NJ probes Discord, Twitch social media after deadly supermarket shooting
New Jersey has launched an investigation of social media platforms Discord and Twitch, following the mass shooting in Buffalo, New York, that left 10 victims dead.
State investigators will determine whether the platforms are violating state consumer protection laws by failing to moderate harmful content and enforce policies that restrict violent extremism and hateful conduct, Acting Attorney General Matthew Platkin announced Monday.
The 18-year-old white man who law enforcement say gunned down and killed 10 Black victims reportedly used Twitch to live-stream the May 14 fatal supermarket shooting.
The streaming service is very popular with gamers.
Before the attack, Payton Gendron has also been accused of sharing his plans on Discord — an online messaging platform where users can create invite-only chat groups.
The Justice Department has been investigating the mass shooting as a hate crime and an act of racially-motivated violent extremism, U.S. Attorney General Merrick Garland previously confirmed.
Gendron also has been charged with murder.
“These social media platforms have enormous reach, especially with young people, and have shown themselves to be staging grounds for hateful and extremist content that may radicalize children and others,” Platkin said in a written statement.

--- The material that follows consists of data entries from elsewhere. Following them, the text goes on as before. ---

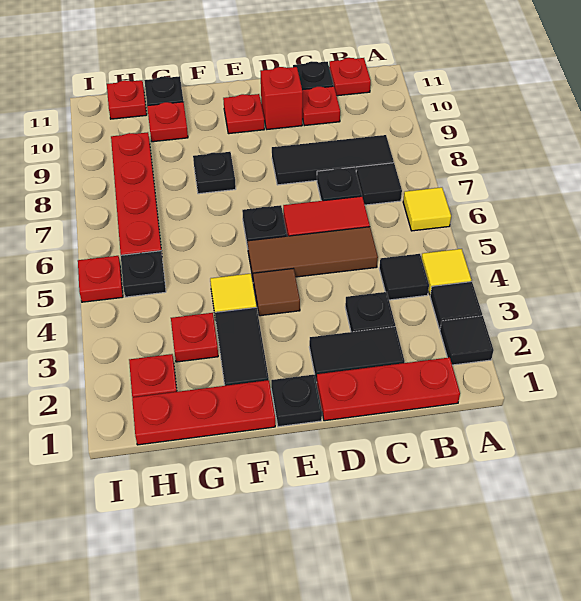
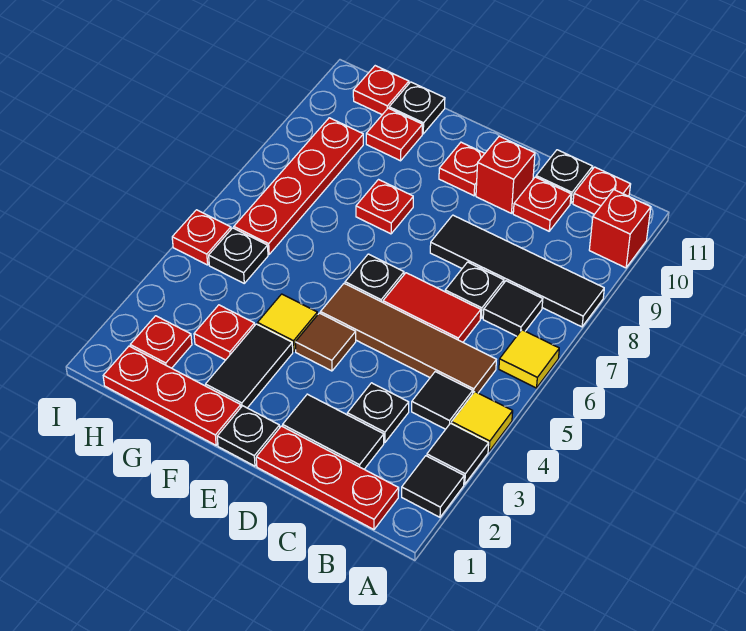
none -> red 1x1 brick [589,190,651,268]
black 1x3 tile [272,135,394,185] -> black 1x4 tile [430,215,604,327]
brown 1x3 tile [248,227,378,277] -> brown 1x4 tile [320,284,496,393]
black 1x1 plate [193,152,236,194] -> red 1x1 plate [356,180,413,234]

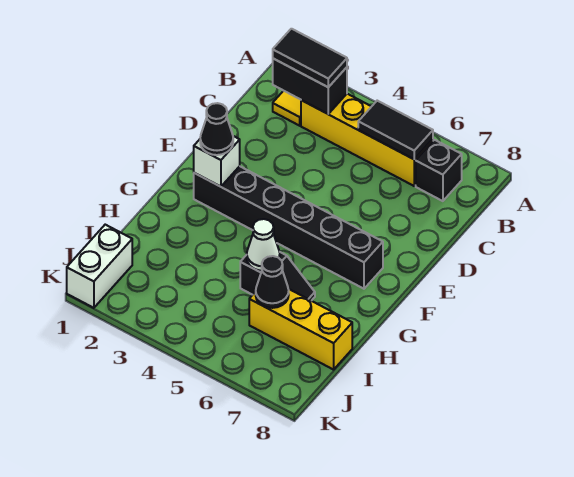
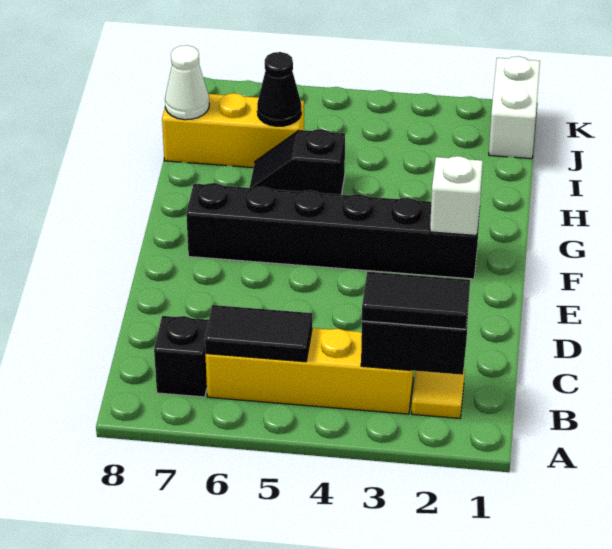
black 1x1 cone [200,103,233,155] -> none
white 1x1 cone [247,219,280,271] -> white 1x1 cone moved to [165,45,209,120]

The state investigation would focus on the platforms’ content moderation practices and enforcement against individuals who violate them, according to Platkin.
That includes how such policies are applied to minors who use the sites — and in particular, those younger than 13.
“Companies cannot advertise that they will do one thing, then do another," Acting Director of the Division of Consumer Affairs, Cari Fais said in the same release.
"If these platforms represent that they will proactively moderate or prohibit violent extremism and hate, and then let it flourish unchecked with potentially harmful or even deadly consequences, it is unlawful.”